The Fisherwoman: What the Sea Taught Her

Today, Karthikeyan says his wife is the better fisherman. “She can give you lessons on the habits and paths of fish such as sardine, tuna, mackerel and sea bass,” he says — a statement of quiet awe from a man who has spent his life at sea. Rekha can sense the presence of a shoal, swim against the current, and lay nets with the efficiency of a seasoned hand. She still didn’t know how to swim when she first began; she learned that too, eventually.

The family’s life remains materially precarious. Karthikeyan suffered a heart attack, and they have struggled to maintain medical insurance. The house stands perilously close to the shore. What Rekha wants most is practical: a new boat with a double outboard engine and fresh nets. “I am sure I can steer my family out of the financial mess and provide good education to my children,” she has said.

Yet she speaks about the sea the way others speak about a vocation they were born to. She rises before 3 am, goes out into the dark, and returns hours later to the tasks of home — four daughters, a husband’s health, nets that need mending.
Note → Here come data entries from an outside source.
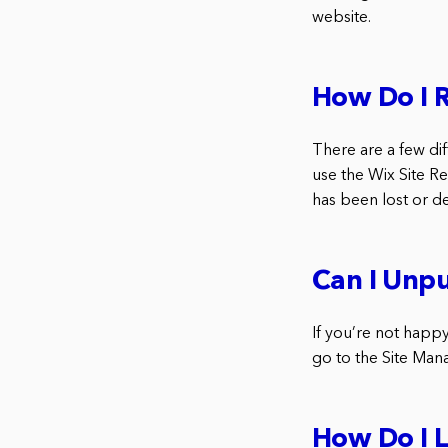
website.
How Do I 
There are a few dif
use the Wix Site Re
has been lost or d
Can I Unpu
If you’re not happy
go to the Site Mana
How Do I L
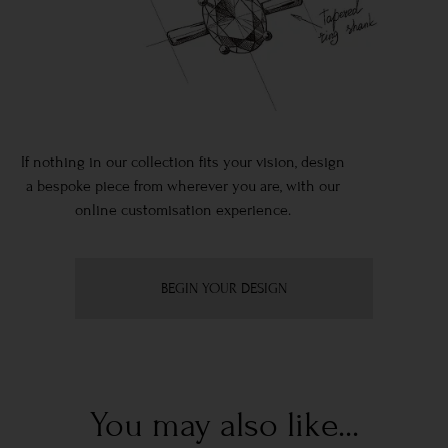
If nothing in our collection fits your vision, design
a bespoke piece from wherever you are, with our
online customisation experience.
BEGIN YOUR DESIGN
You may also like...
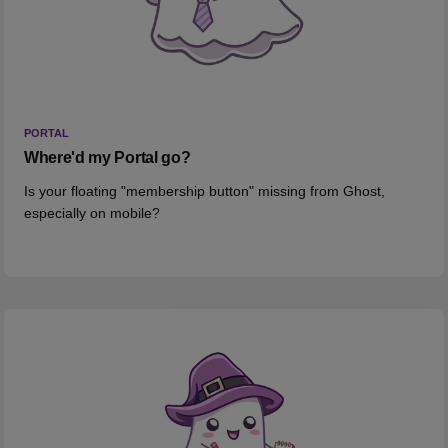
PORTAL
Where'd my Portal go?
Is your floating "membership button" missing from Ghost,
especially on mobile?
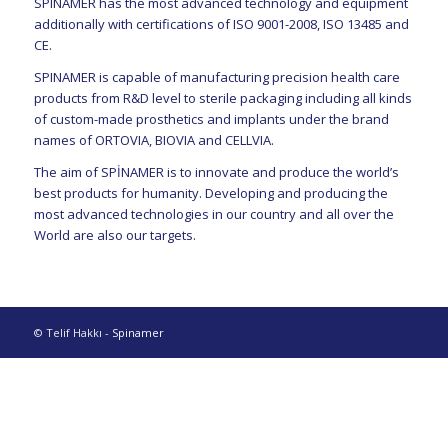
SPINAMER has the most advanced technology and equipment
additionally with certifications of ISO 9001-2008, ISO 13485 and
CE.
SPINAMER is capable of manufacturing precision health care
products from R&D level to sterile packaging including all kinds
of custom-made prosthetics and implants under the brand
names of ORTOVIA, BIOVIA and CELLVIA.
The aim of SPİNAMER is to innovate and produce the world’s
best products for humanity. Developing and producing the
most advanced technologies in our country and all over the
World are also our targets.
© Telif Hakkı -
Spinamer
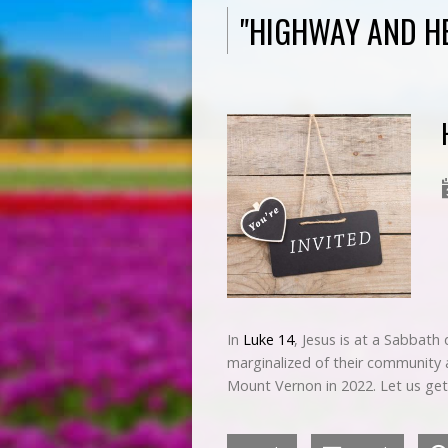
"HIGHWAY AND H
In
Luke 14
, Jesus is at a Sabbath 
marginalized of their community 
Mount Vernon in 2022. Let us ge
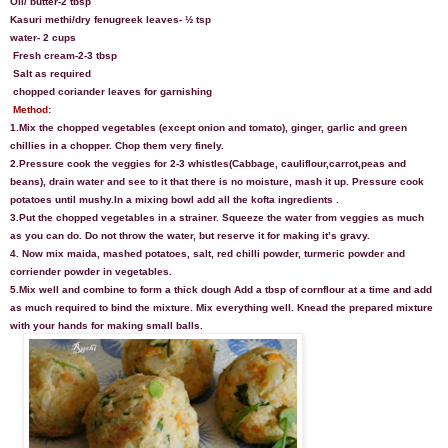
Oil/ butter-2 tbsp
Kasuri methi/dry fenugreek leaves- ½ tsp
water- 2 cups
Fresh cream-2-3 tbsp
S
alt as required
chopped coriander leaves for garnishing
Method:
1.Mix the chopped vegetables (except onion and tomato), ginger, garlic and green
chillies in a chopper. Chop them very finely.
2.Pressure cook the veggies for 2-3 whistles(Cabbage, cauliflour,carrot,peas and
beans), drain water and see to it that there is no moisture, mash it up. Pressure cook
potatoes until mushy.In a mixing bowl add all the kofta ingredients .
3.Put the chopped vegetables in a strainer. Squeeze the water from veggies as much
as you can do. Do not throw the water, but reserve it for making it’s gravy.
4. Now mix maida, mashed potatoes, salt, red chilli powder, turmeric powder and
corriender powder in vegetables.
5.Mix well and combine to form a thick dough
Add a tbsp of cornflour at a time and add
as much required to bind the mixture. Mix everything well.
Knead the prepared mixture
with your hands for making small balls.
The celebrity that found her — the awards, the politicians, the cameras — sits lightly on someone who was simply trying to survive and ended up making history.

 

Significance: One Woman, a Mirror to Many

India’s fishing communities number in the millions, and women within them have always worked — gutting, sorting, drying, selling fish at market. But the sea itself, the act of going out on the open water to catch fish, has been almost exclusively male. The taboos are old and tenacious: that a woman’s presence on a boat invites bad luck, that the sea goddess will be offended, that a wife belongs on shore in prayer.

Rekha’s story is significant not only because she broke through these taboos, but because CMFRI’s researchers confirmed there was truly no precedent they could find in the documented record. Across millions of coastal fisherfolk, no woman before Rekha had been licensed to go deep-sea fishing on an outboard vessel in India.

Her recognition has not yet produced a wave of successors — as of the most recent reports, she remains the country’s only licensed female deep-sea fisher. But her existence in the record matters. The FAO has profiled her. Researchers cite her. Young women in coastal communities know her name. The idea that the sea is a place for women too is no longer entirely abstract — it has a face, a name, and a twenty-year-old wooden boat.